Roger Michell, the British director known for romantic comedies like Notting Hill and Morning Glory, has died at the age of 65.

“It is with great sadness that the family of Roger Michell, director, writer and father of Harry, Rosie, Maggie and Sparrow, announce his death at the age of 65 on 22 September,” Michell’s publicist says in a statement.

Michell spent his formative years travelling across Europe and the Middle East with his British diplomat father. When he returned to England, Michell attended Clifton College in Bristol before enrolling at Queens’ College, Cambridge. It was during his years at these schools where his love for theatre and acting originated.

Michell’s initial forays were in the world of stage theatre, including stints as assistant director at the Royal Court Theatre, working with prominent figures including Samuel Beckett, Simon Curtis, and Danny Boyle. From 1985 to 1991, Michell was the Resident Director for the Royal Shakespeare Company.

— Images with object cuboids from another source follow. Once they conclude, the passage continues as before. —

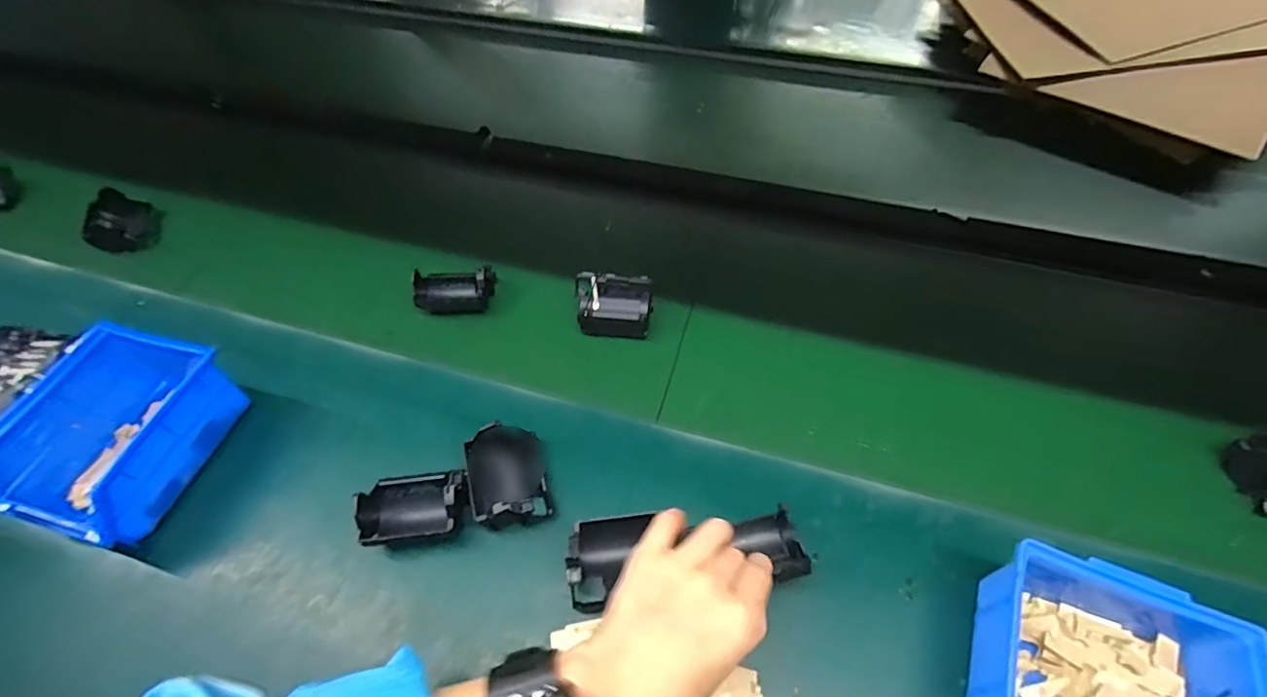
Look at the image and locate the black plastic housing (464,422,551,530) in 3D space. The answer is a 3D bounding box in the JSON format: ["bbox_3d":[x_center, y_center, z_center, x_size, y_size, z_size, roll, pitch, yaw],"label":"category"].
[{"bbox_3d":[-0.090,0.091,0.401,0.055,0.033,0.072,-15,54,-12],"label":"black plastic housing"}]

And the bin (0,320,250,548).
[{"bbox_3d":[-0.380,0.063,0.423,0.105,0.079,0.148,13,53,9],"label":"bin"}]

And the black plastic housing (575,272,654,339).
[{"bbox_3d":[-0.017,-0.039,0.507,0.068,0.040,0.048,-3,52,-3],"label":"black plastic housing"}]

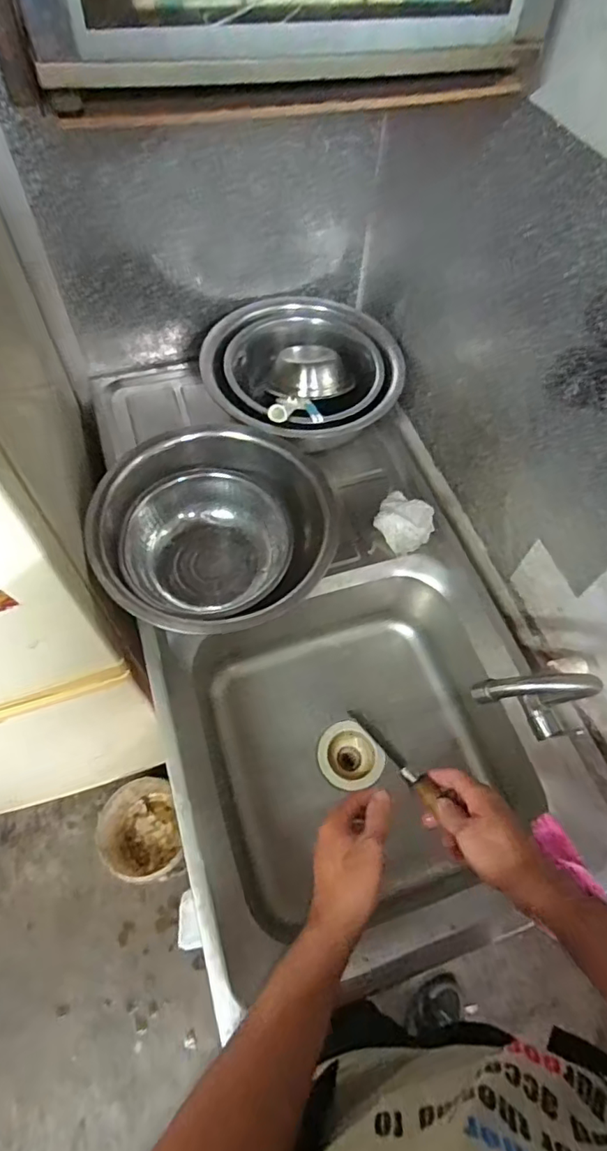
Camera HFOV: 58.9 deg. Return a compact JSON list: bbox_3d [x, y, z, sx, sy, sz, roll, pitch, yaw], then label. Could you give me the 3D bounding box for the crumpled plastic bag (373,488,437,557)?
[{"bbox_3d":[0.151,-0.087,0.828,0.068,0.056,0.100,-30,67,-18],"label":"crumpled plastic bag"}]

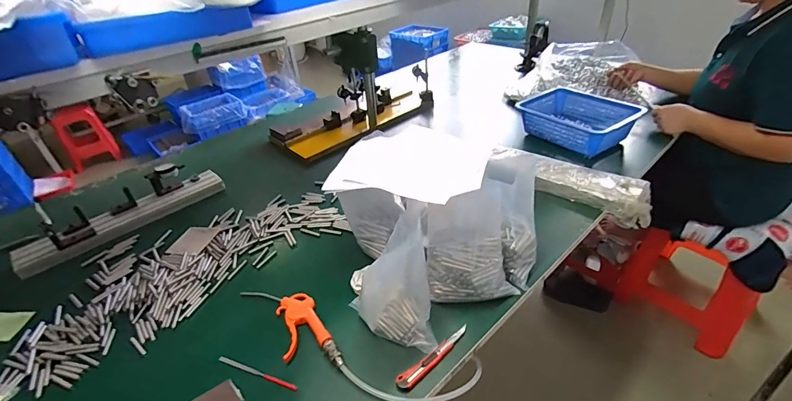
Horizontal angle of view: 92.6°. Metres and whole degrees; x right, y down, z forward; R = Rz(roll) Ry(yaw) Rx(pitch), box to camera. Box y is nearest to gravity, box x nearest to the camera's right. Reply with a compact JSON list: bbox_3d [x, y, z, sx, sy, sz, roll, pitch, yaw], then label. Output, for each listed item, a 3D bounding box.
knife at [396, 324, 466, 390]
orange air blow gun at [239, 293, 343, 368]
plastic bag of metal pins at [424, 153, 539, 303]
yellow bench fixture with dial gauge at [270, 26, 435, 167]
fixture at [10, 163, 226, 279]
[{"bbox_3d":[0.066,0.257,0.619,0.151,0.018,0.025,-27,44,-27],"label":"knife"},{"bbox_3d":[-0.176,0.233,0.685,0.097,0.027,0.231,-28,41,-25],"label":"orange air blow gun"},{"bbox_3d":[0.170,0.069,0.676,0.218,0.235,0.116,-12,37,-6],"label":"plastic bag of metal pins"},{"bbox_3d":[-0.157,-0.423,1.344,0.270,0.344,0.597,25,48,36],"label":"yellow bench fixture with dial gauge"},{"bbox_3d":[-0.722,0.016,1.003,0.485,0.086,0.115,-34,44,-31],"label":"fixture"}]

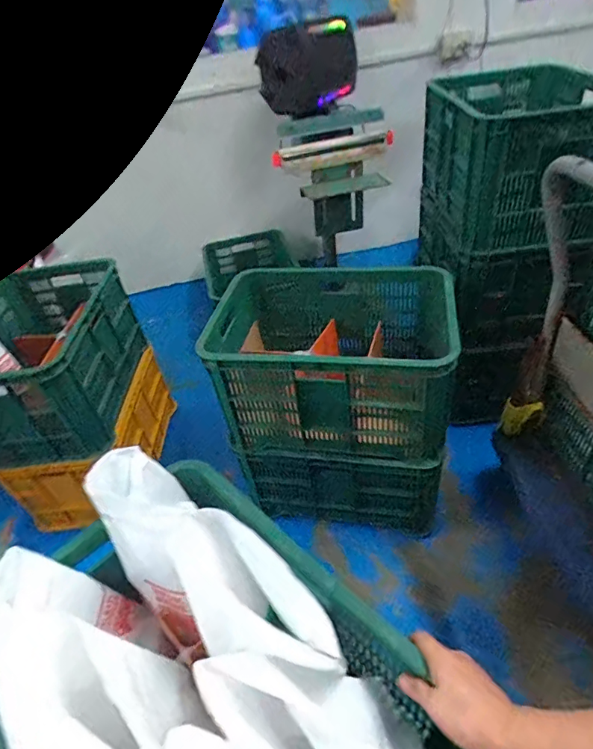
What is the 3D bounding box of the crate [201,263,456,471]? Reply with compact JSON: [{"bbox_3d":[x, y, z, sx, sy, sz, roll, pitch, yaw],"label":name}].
[{"bbox_3d":[0.088,-0.044,1.086,0.497,0.312,0.365,6,41,10],"label":"crate"}]

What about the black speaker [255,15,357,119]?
[{"bbox_3d":[0.041,-1.012,1.495,0.238,0.234,0.272,15,46,21],"label":"black speaker"}]

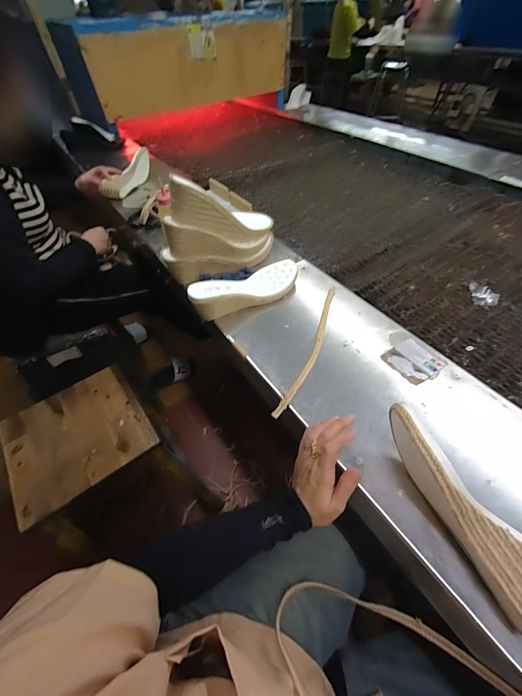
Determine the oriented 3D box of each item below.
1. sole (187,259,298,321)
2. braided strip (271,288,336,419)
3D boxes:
[{"bbox_3d":[-0.023,-0.120,0.546,0.225,0.061,0.075,-31,56,-21],"label":"sole"},{"bbox_3d":[0.090,-0.009,0.488,0.026,0.008,0.301,18,56,17],"label":"braided strip"}]

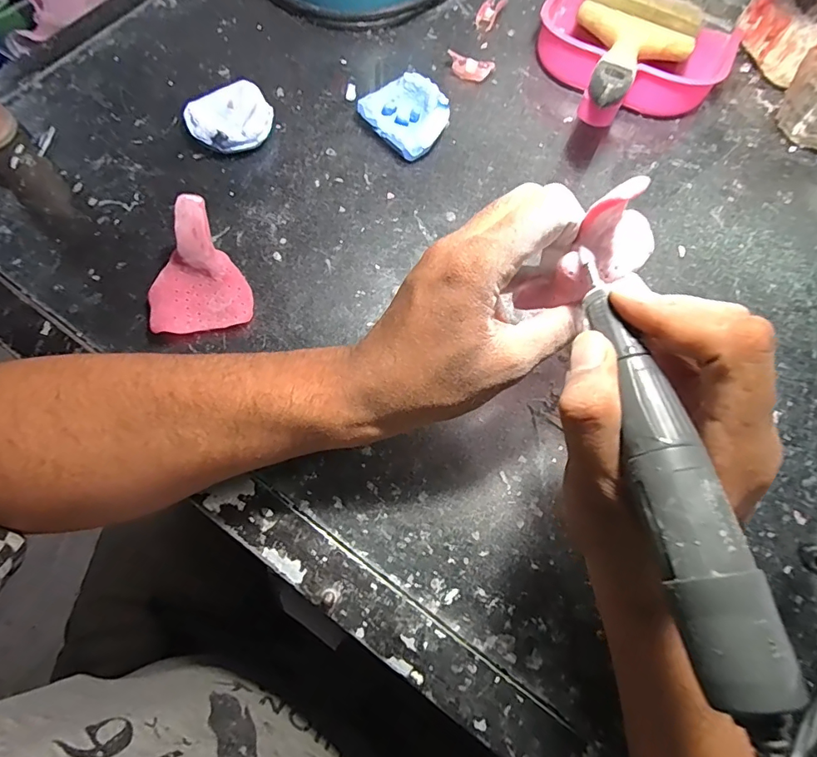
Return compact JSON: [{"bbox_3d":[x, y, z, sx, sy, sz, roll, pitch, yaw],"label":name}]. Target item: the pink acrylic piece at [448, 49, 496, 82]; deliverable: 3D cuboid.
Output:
[{"bbox_3d":[0.052,-0.260,0.391,0.039,0.015,0.015,9,70,1],"label":"pink acrylic piece"}]

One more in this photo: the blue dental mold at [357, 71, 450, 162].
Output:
[{"bbox_3d":[-0.003,-0.208,0.364,0.052,0.025,0.067,-41,76,-15],"label":"blue dental mold"}]

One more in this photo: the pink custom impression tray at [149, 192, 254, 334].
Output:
[{"bbox_3d":[-0.141,-0.066,0.295,0.061,0.046,0.068,-24,73,-10],"label":"pink custom impression tray"}]

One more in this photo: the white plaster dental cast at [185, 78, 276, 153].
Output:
[{"bbox_3d":[-0.135,-0.199,0.359,0.061,0.021,0.056,-34,75,-13],"label":"white plaster dental cast"}]

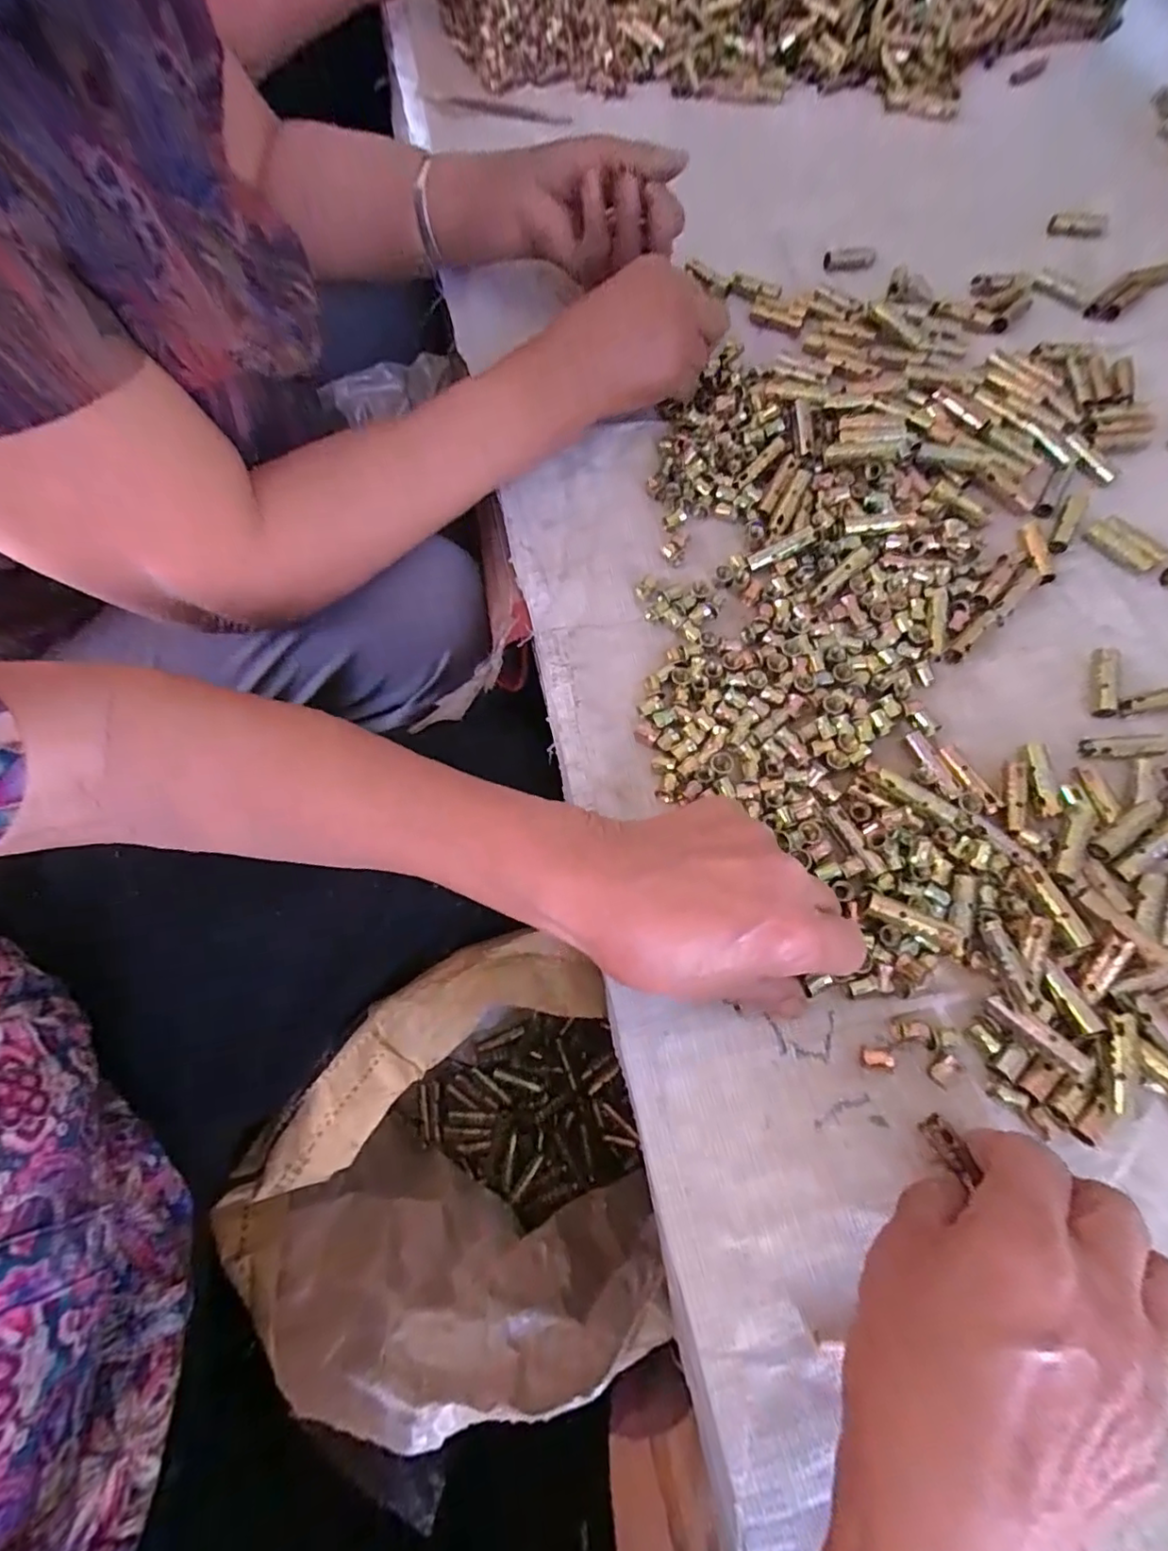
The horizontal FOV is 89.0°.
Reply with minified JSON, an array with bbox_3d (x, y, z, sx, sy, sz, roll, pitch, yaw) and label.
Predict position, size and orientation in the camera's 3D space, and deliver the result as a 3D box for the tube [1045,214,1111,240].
[{"bbox_3d":[0.413,-0.459,0.497,0.043,0.015,0.013,23,70,10],"label":"tube"}]

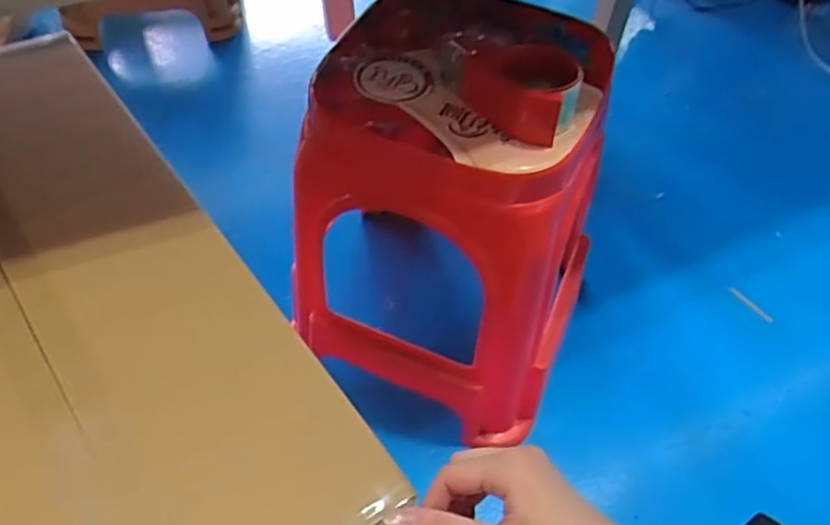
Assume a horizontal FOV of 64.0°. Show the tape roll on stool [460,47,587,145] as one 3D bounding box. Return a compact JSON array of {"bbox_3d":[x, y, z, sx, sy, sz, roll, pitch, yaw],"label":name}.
[{"bbox_3d":[0.106,-0.163,0.635,0.108,0.058,0.072,36,60,22],"label":"tape roll on stool"}]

He initially found work behind the camera on television films, including adaptations of Persuasion and The Buddha of Suburbia. Originally focusing on drama, Michell’s career trajectory changed when he was offered the directors chair for Notting Hill, the romantic comedy starring Hugh Grant and Julia Roberts. For a period, Notting Hill was the highest-grossing British film of all time.

Michell returned to dramas with the films Changing Lanes, The Mother, and Venus. Michell also dramatised the relationship between US President Franklin D. Roosevelt and his sixth cousins Margaret “Daisy” Suckley in the film Hyde Park on the Hudson, starring Bill Murray. Michell won a BAFTA for Persuasion and for his two-part TV drama The Lost Honour Of Christopher Jefferies. Michell’s final film, The Duke, was released in 2020.

Michell is survived by ex-wives Anna Maxwell Martin and Kate Buffery, plus his aforementioned four children.